Eurotech: Securing edge AI with containers
Eurotech in Italy is taking the challenge of AI security down to the edge with software container technology.
The company won the award for AI and learning hardware at the recent Embedded World exhibition with the ReliaCOR 44-11, as Marco Carrer, CTO at Eurotech (above) explains
“We have designed 44-11 industrial PC with workload consolidation in mind as the IoT and AI come together,” said Carrer. “Even if it running at the edge an industrial PC has to be managed and device management is a typical IoT problem,” he tells eeNews Europe.
The 4411 uses either an Intel 13th Gen i7 or i9 processor with an Nvidia GPU. “We understand that one of the challenges of edge AI is choosing the right device so we have a portfolio with a fanless embedded version with the Nvidia Orin processor, then Orin AGX for higher performance that is picking up applications.”
The box bypasses the need for complex coding, enabling a quick transition from initial concept to full operation, and allows multiple models to be loaded and tested in sequence with capabilities for monitoring, managing, and updating models efficiently.
But it is the security of the hardware and software that is key, enabled by software containers..
“We now have the hardware with the ISO 62443-4-2 L2 security certification as new hardware may have new attack vectors and we are the first industrial PC with that listing. Our middleware acts as an agent and an application framework that has become an orchestrator for container workloads.”
This is a ‘ready to use’ AI box with Ubuntu Linux supported for 10 years and security, but what makes it the AI box is the framework for containers. This uses DeepStream, the Gstreamer version of Nvidia with drivers for every camera that connects to the box. This allows the camera to be configured by simply selecting the frame rate in the container.

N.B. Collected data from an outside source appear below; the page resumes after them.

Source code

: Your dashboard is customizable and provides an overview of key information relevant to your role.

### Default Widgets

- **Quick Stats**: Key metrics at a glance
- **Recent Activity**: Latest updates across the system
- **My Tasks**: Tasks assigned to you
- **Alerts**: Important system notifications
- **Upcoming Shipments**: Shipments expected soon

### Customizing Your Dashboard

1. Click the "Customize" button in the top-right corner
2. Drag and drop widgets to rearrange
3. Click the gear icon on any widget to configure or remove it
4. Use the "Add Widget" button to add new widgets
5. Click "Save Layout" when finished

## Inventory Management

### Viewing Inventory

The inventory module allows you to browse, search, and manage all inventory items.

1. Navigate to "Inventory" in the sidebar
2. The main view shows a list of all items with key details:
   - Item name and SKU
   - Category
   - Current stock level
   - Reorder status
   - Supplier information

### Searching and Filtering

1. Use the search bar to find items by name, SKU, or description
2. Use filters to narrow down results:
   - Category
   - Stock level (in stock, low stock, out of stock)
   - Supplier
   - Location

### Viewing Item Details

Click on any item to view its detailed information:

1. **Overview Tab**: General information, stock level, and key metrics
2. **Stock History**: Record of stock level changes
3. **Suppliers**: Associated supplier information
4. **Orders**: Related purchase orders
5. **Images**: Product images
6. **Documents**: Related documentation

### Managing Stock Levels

However for edge systems the box cam be handling multiple cameras.
“The question is how do you make the data flow as fast as possible without redundancy,” he says. One technique supported by the 11-44 is to use the MQTT IoT protocol and Nvidia’s Triton AI software framework.
“The container grabs the image and the MQTT broker acts as a sink for notification and we have Nvidia Triton pre-installed and this determines what models are running for object detection, defect detection, with an output to a digital twin, a data logger, to the cloud, then you have the IoT data. We use that as the actuator for a robot arm for example to dispose of defective parts.”

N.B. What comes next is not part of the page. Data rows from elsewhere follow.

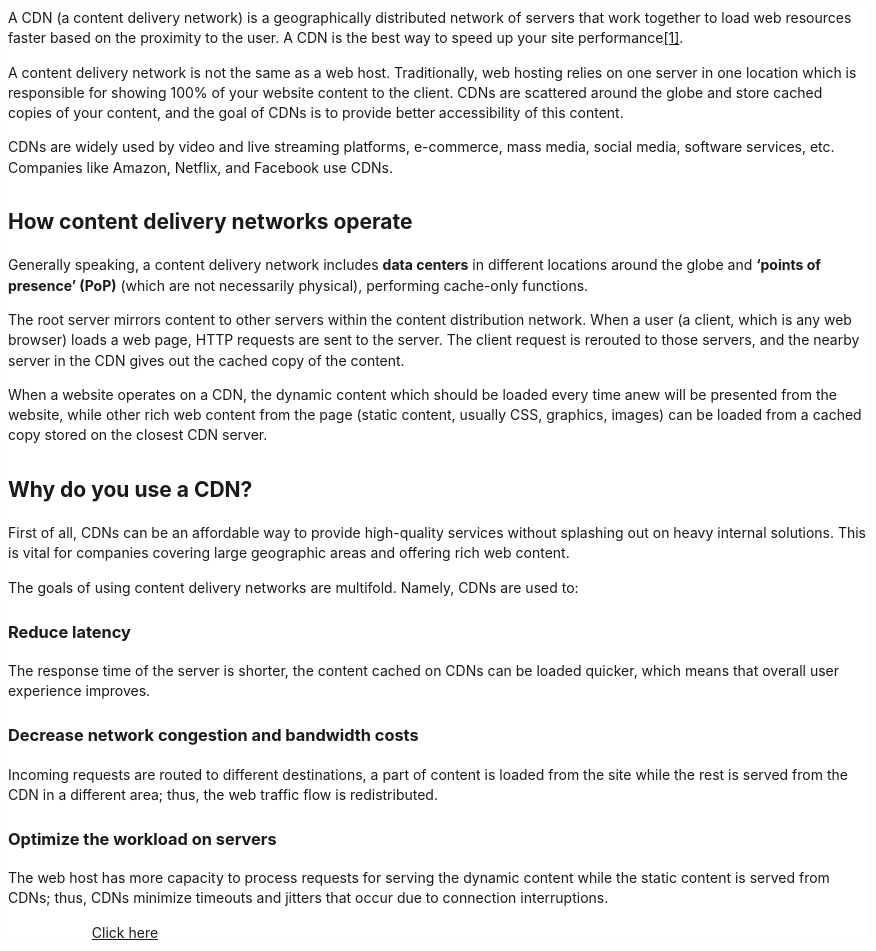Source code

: A CDN (a content delivery network) is a geographically distributed network of servers that work together to load web resources faster based on the proximity to the user. A CDN is the best way to speed up your site performance[\[1\]](https://tools.techidaily.com/link-assistant/products/).

A content delivery network is not the same as a web host. Traditionally, web hosting relies on one server in one location which is responsible for showing 100% of your website content to the client. CDNs are scattered around the globe and store cached copies of your content, and the goal of CDNs is to provide better accessibility of this content.

CDNs are widely used by video and live streaming platforms, e-commerce, mass media, social media, software services, etc. Companies like Amazon, Netflix, and Facebook use CDNs.

## How content delivery networks operate

Generally speaking, a content delivery network includes **data centers** in different locations around the globe and **‘points of presence’ (PoP)** (which are not necessarily physical), performing cache-only functions. 

The root server mirrors content to other servers within the content distribution network. When a user (a client, which is any web browser) loads a web page, HTTP requests are sent to the server. The client request is rerouted to those servers, and the nearby server in the CDN gives out the cached copy of the content.

When a website operates on a CDN, the dynamic content which should be loaded every time anew will be presented from the website, while other rich web content from the page (static content, usually CSS, graphics, images) can be loaded from a cached copy stored on the closest CDN server.

## Why do you use a CDN?

First of all, CDNs can be an affordable way to provide high-quality services without splashing out on heavy internal solutions. This is vital for companies covering large geographic areas and offering rich web content.

The goals of using content delivery networks are multifold. Namely, CDNs are used to:

### Reduce latency

The response time of the server is shorter, the content cached on CDNs can be loaded quicker, which means that overall user experience improves.

### Decrease network congestion and bandwidth costs

Incoming requests are routed to different destinations, a part of content is loaded from the site while the rest is served from the CDN in a different area; thus, the web traffic flow is redistributed.

### Optimize the workload on servers

The web host has more capacity to process requests for serving the dynamic content while the static content is served from CDNs; thus, CDNs minimize timeouts and jitters that occur due to connection interruptions.


<span id="1936838">
					<video width="374" height="48" style="cursor:pointer"
           poster="//a.impactradius-go.com/display-clicktoplayimage/1936838.png"
           onclick="if(!this.playClicked){this.play();this.setAttribute('controls',true);this.playClicked=true;}">
	   <source src="//a.impactradius-go.com/display-ad/18409-1936838">
	   <img src="//a.impactradius-go.com/display-clicktoplayimage/1936838.png" style="border: none; height: 100%; width: 100%; object-fit: contain">
	</video>
	<div style="width:234px;text-align:center"><a href="javascript:window.open(decodeURIComponent('https%3A%2F%2Fcoinrule.sjv.io%2Fc%2F5597632%2F1936838%2F18409'), '_blank');void(0);">Click here</a></div>
</span>
<img height="0" width="0" src="https://imp.pxf.io/i/5597632/1936838/18409" style="position:absolute;visibility:hidden;" border="0" />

“In terms of 6443 you have root file system encryption with secure boot that unlocks the file system. The model as it is distributed form the cloud to the edge is encrypted and we can use the orchestrator as a security element that loads the decrypts the model in RAM at runtime.”
“Right now we want to make sure there is no at rest unencrypted data. The frames go directly through RAM. We are looking at kernel RAM encryption and I think that will come for Level 3 6443 certification.”
“One of the last pieces is a zero touch provision for AWS so we use the TPM (Trusted Platform Module) as a device identity provider and by using certificate management on the first activation we create short lived operational identifies in the TPM. This means if the system is compromised it cannot be tampered with,” he said.
Nvidia is developing a system on chip called Thor using the Blackwell GPU architecture that will be used for Jetson cards. However the additional performance in AI comes from moving from the 8bit integer mode (INT8) to 4bit (INT4).
“Thor is promising 20 to 50% more performance on certain workloads and if the module is pin to pin compatible we can upgrade the systems in no time. Nvidia makes it pretty easy for the quantization from INT8 to INT4, it would require rebuilding the model so from that perspective I’m quite positive.”